Выяснилось, что за месяцы засухи в Юнъани его жители понемногу перебирались на Восток, спасаясь от бедствия. И пока они приходили группами по нескольку десятков, процесс был не столь заметен, но раз за разом — и их накопилось уже более пяти сотен. И теперь, когда эти пять сотен собрались вместе, людская толпа стала намного более внушительной.
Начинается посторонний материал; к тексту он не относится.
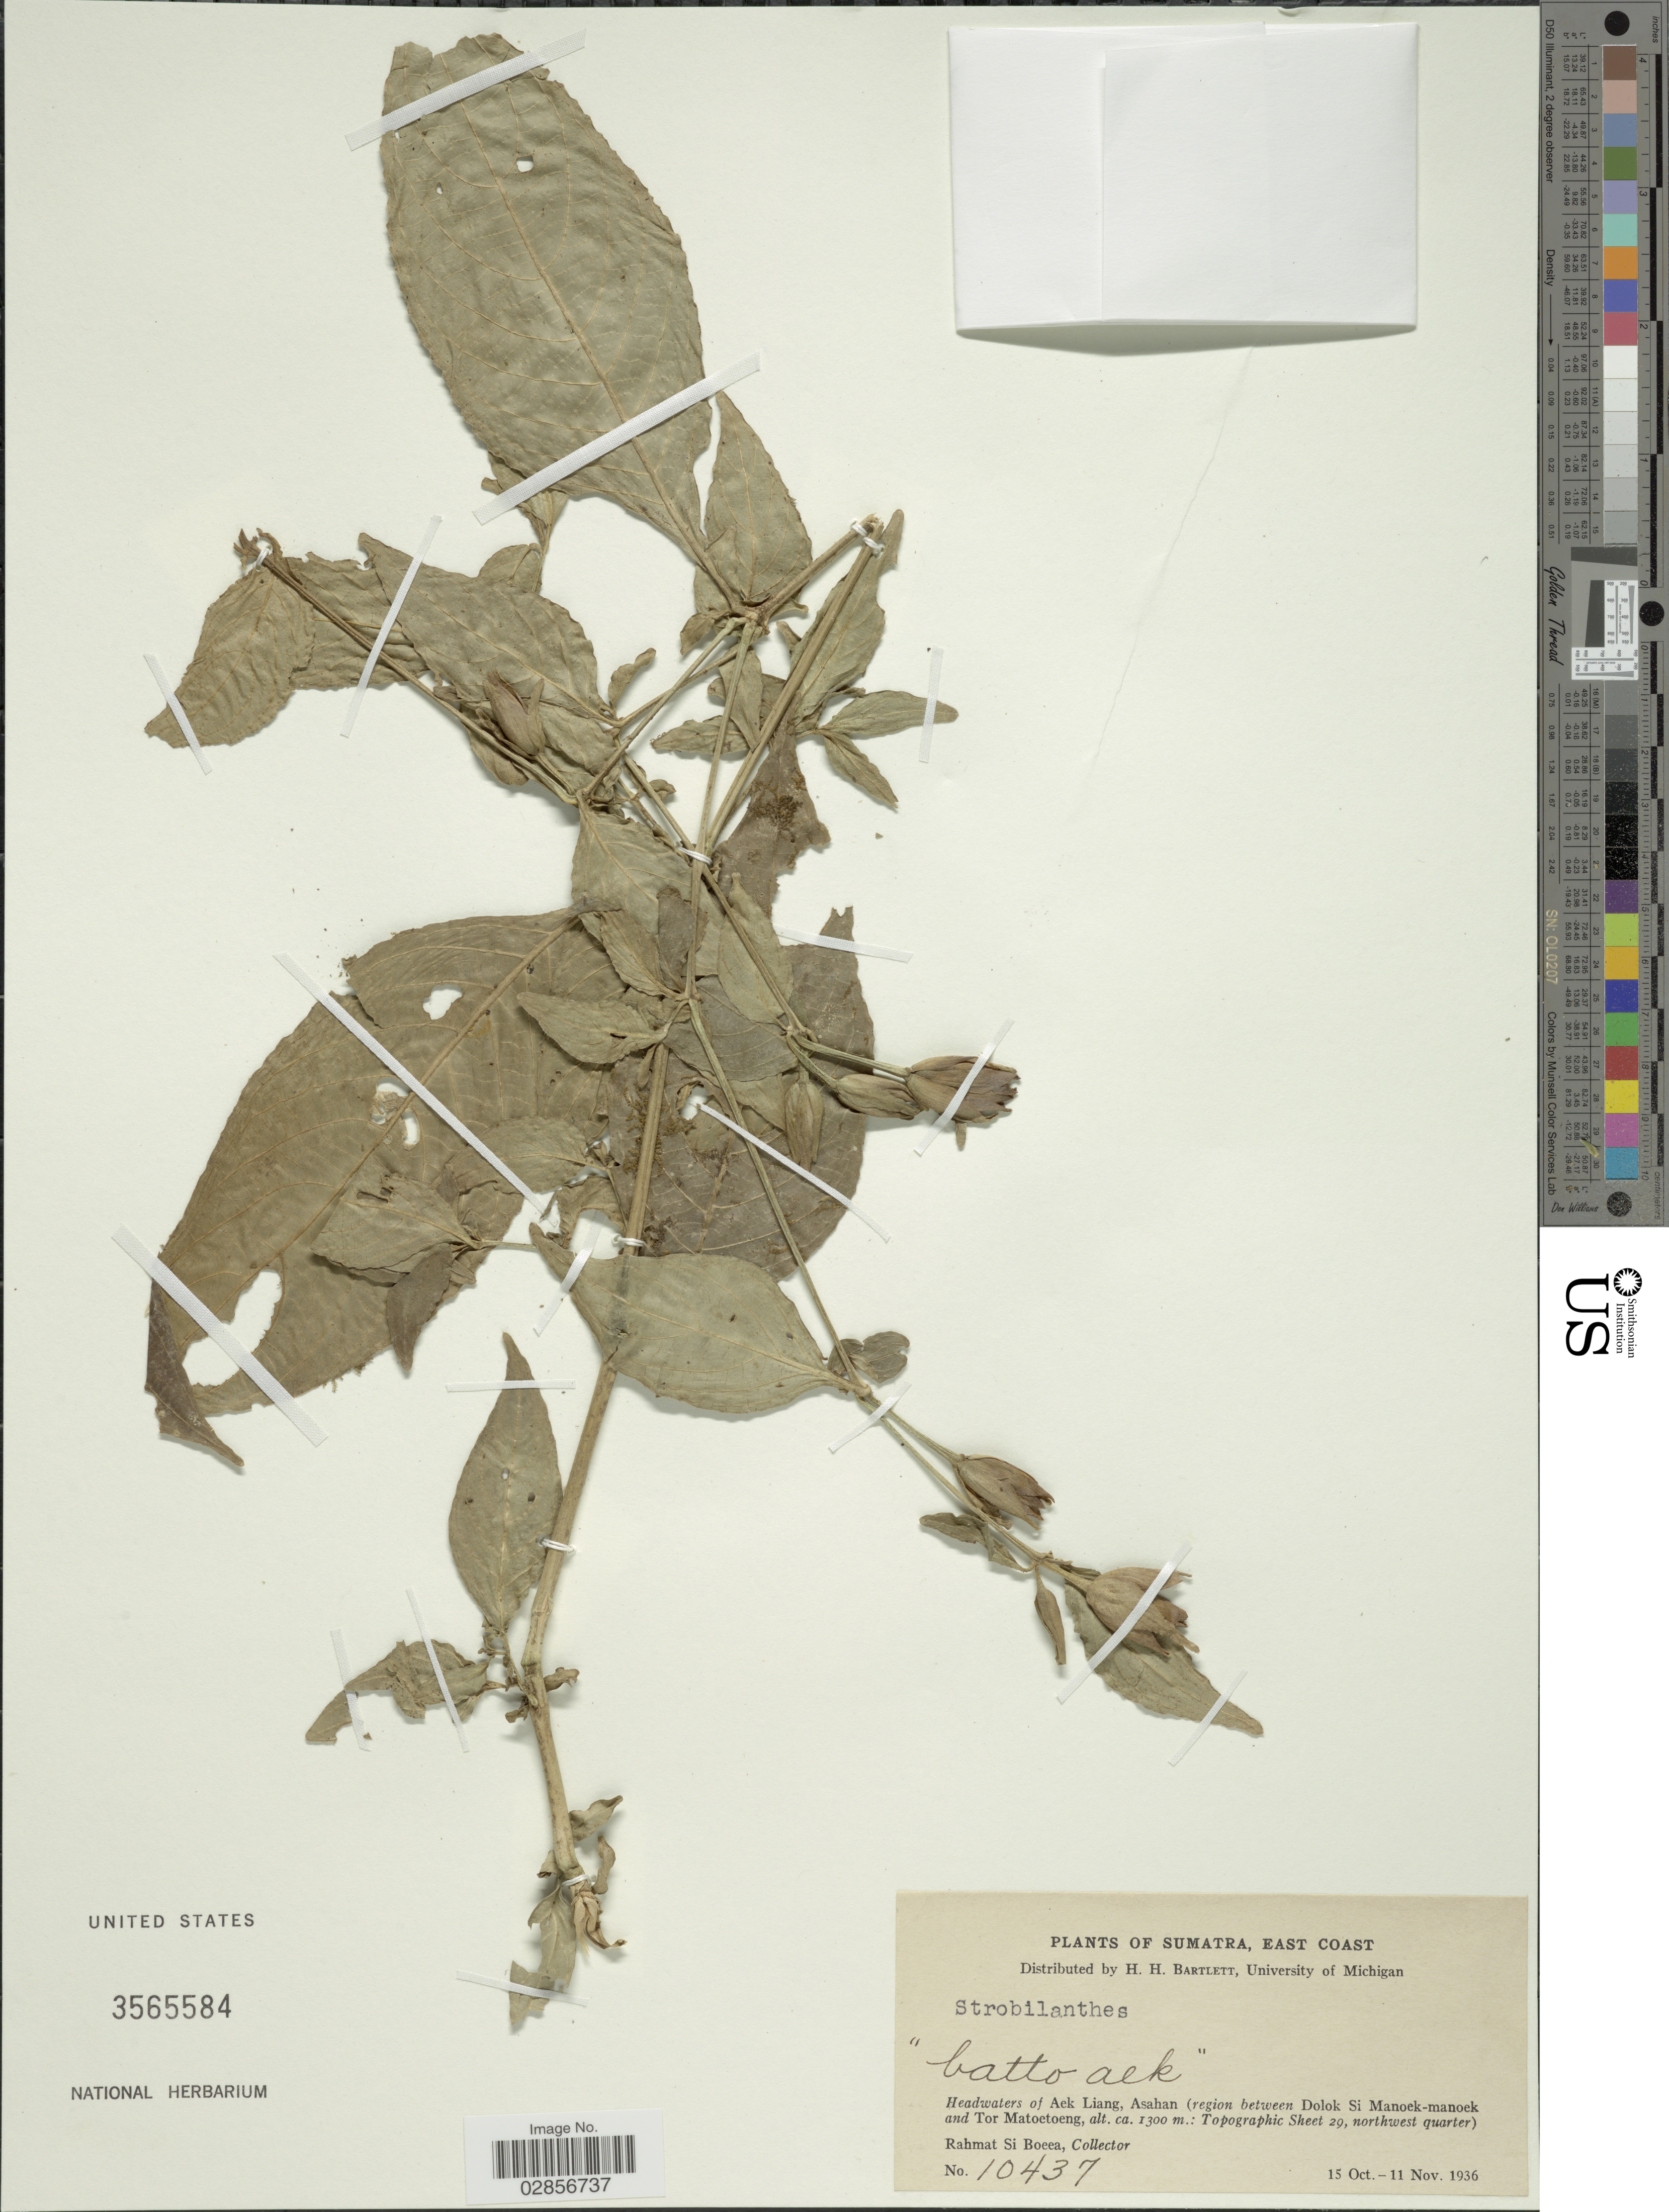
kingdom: Plantae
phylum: Tracheophyta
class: Magnoliopsida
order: Lamiales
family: Acanthaceae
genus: Strobilanthes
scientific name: Strobilanthes sp.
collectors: Rahmat Si Boeea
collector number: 10437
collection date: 1936-10-15/1936-11-11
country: Indonesia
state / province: Sumatra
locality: East Coast. Headwaters of Aek Liang, Asahan (region between Dolok Si Manoek-manoek and Tor Matoetoeng: Topographic Sheet 29, northwest quarter).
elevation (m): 1300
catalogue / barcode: US 3565584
Люди из Юнъани не были знакомы с местностью, не имели в столице ни кола, ни двора, а стоило им заговорить, нездешний говор выдавал чужаков с головой. Оказавшись в незнакомом, но процветающем городе, они, конечно же, сбились в кучу, чтобы обогревать друг друга. Несчастные стали рыскать по столице в поисках угла, и в итоге обнаружили зелёную местность, где никто не проживал. Вне себя от радости, беженцы разбили здесь лагерь из бараков и временно поселились в них. На беду, эта зелёная местность, где действительно никто не проживал, оказалась излюбленным местом жителей императорской столицы. Люди Сяньлэ часто предавались наслаждению и созерцанию, а особенно в этом преуспели именно жители столицы. Многие простолюдины в праздный час приходили сюда прогуляться, потанцевать, потренироваться в фехтовании, а также декламировать стихи, рисовать, да и просто собираться вместе. Что же касается Юнъани, город располагался на западе Сяньлэ, среди неплодородных земель, и никогда не отличался богатством, даже наоборот. Характер и обычаи простого люда разительно отличались от жителей Востока, и в сравнении с ними обитатели столицы всегда намного сильнее ощущали себя истинным «народом Сяньлэ». А теперь некогда изящный и возвышенный пейзаж был осквернён присутствием шайки беженцев, которые целыми днями варили снадобья, плакали по умершим, стирали одежду, разводили огонь и заполняли округу тошнотворным запахом пота и объедков. От тех, кто проживал поблизости и не мог стерпеть подобного, сыпались жалобы.